The UK referendum decision to leave the EU
- UK votes for Brexit. PM Cameron resigns
- GBP/USD falls 18 figures to its lowest level since 1985 before recovering
- Global equity markets slump. Eurostoxx falls more than 10% – hits lowest level since 2013
What has happened?
The UK referendum decision to leave the EU had a huge impact on markets overnight, in part because markets were almost fully pricing in a vote to “Remain”.
GBP fell very sharply, with the JPY and the USD the main beneficiaries. Initially GBP/USD fell to 1.3240 from a high above 1.50 on Thursday, hitting its lowest level since 1985. It recovered some of those losses in the European morning, nearly reaching 1.40, before falling back again.Graph attached here for GBP/USD.
While the moves on the day have been huge, and volatility has also been extreme, it is worth noting that GBP/USD was as low as 1.38 in February before recovering in recent months as expectations of Fed tightening faded and the USD generally weakened. GBP was also generally very firm in recent days as expectations built of a vote to “Remain”.
GBP has not been the only currency to suffer. The EUR has also weakened sharply against the USD reflecting uncertainty about the outlook for the economy, with many seeing a UK exit as negative for the EU in general, both economically and politically. Traditionally risk sensitive currencies have suffered the most, with the SEK the weakest of the G10 currencies other than GBP.
What happens now?
The UK will not leave the EU immediately. It has to apply to leave via Article 50 of the Lisbon Treaty. Cameron has said he will not do this, but leave it to the next Prime Minister, who will be in place by the Conservative Party conference in October.
Once the application is made, EU law will cease to apply to Britain after two years (though there may be complications as the terms of exit need to be negotiated and could potentially be vetoed by any of the 27 EU members).

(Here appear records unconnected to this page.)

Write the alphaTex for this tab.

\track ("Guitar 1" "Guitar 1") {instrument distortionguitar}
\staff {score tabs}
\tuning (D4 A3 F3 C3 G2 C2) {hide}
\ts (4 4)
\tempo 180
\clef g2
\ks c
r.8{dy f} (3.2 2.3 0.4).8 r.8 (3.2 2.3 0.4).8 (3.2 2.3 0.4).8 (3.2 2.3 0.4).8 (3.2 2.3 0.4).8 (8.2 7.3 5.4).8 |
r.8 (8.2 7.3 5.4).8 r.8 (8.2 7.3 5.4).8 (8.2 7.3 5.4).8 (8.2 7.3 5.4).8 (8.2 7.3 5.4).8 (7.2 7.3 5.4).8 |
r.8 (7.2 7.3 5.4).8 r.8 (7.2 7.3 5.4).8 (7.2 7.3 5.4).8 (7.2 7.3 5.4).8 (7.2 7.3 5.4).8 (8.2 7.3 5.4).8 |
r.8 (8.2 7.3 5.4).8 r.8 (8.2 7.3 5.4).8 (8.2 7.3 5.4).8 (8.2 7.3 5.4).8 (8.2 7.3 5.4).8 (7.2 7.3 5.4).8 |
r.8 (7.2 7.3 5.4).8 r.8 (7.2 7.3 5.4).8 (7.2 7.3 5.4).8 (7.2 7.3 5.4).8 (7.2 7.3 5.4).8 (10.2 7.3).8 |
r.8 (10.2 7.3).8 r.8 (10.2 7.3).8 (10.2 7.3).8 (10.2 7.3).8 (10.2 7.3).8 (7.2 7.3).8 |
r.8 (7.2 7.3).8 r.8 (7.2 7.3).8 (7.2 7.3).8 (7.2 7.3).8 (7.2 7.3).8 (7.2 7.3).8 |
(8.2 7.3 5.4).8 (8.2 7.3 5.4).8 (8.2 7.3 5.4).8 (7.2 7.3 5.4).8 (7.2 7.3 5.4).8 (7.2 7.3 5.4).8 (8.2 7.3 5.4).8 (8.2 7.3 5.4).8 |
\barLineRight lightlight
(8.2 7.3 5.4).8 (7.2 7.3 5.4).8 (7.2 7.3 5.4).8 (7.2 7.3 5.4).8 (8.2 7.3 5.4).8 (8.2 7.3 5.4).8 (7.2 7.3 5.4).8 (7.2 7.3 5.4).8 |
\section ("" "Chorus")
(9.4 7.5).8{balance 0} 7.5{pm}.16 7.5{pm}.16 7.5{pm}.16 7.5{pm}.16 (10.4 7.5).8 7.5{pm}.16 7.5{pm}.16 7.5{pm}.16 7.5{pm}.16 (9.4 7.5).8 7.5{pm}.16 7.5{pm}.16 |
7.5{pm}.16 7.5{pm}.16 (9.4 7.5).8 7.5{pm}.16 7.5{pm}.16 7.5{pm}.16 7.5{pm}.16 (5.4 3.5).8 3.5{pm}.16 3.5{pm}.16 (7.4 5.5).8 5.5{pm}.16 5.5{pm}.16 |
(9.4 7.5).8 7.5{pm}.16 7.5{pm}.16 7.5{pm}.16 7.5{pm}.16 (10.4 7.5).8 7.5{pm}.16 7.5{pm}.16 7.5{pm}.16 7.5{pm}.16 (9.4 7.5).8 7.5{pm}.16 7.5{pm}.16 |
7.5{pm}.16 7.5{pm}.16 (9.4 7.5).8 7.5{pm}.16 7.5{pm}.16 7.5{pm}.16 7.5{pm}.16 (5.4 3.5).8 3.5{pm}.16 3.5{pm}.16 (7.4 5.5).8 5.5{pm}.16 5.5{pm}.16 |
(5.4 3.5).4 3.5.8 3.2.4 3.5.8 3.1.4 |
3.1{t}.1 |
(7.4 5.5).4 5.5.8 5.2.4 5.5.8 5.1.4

There is enormous uncertainty about the likely impact of the UK vote on the UK, European and global economy and consequently on markets. For the UK, the decision could lead to reduced inward investment from firms looking to do business in the EU, while UK firms may also be reluctant to invest in export related business until new trading relationships are clear.
However, there need not be a large impact at this stage as future arrangements will not come in for more than 2 years and may in the end not prove a great deal different to the current situation.
There is unlikely to be any immediate direct impact on the Eurozone economy, but the effect on confidence could be significant, especially if EU exit movements in other European countries gain momentum from the UK vote, increasing political uncertainty and turbulence.
GBP is likely to stay weak for some time, and may well fall further. As noted above, the current level of GBP/USD is not actually far below where we were in February, so there is potentially more downside, especially since GBP is not particularly weak in real terms.
Inflation has been relatively high in the UK in recent years, so 1.30 in GBP/USD now is actually equivalent to something in the region of 1.60 10 years ago once relative price level changes are taken into account.
The outlook for other currencies is less clear. As long as risk appetite remains weak, as is likely to be the case for at least a month or two as the world assesses whether there will be any significant economic fallout, the USD and JPY are likely to be the more favoured currencies.
The EUR has in the past shown some safe haven qualities, but in this situation is likely to struggle at least until or unless data shows evidence that the fragile Eurozone economy is holding up. The CHF has typically been a safe haven, but has not gained much overnight, possibly because the Swiss National Bank have opposed CHF strength.
The chances of a Fed rate hike have also diminished. While a move is still possible this year if the impact from Brexit turns out to be modest, the Fed is now likely to stay on hold until at least Q4. However, as long as global risk appetite is weak, this is unlikely to undermine the USD, except possibly against the JPY. But the Japanese authorities are also likely to oppose further significant JPY strength.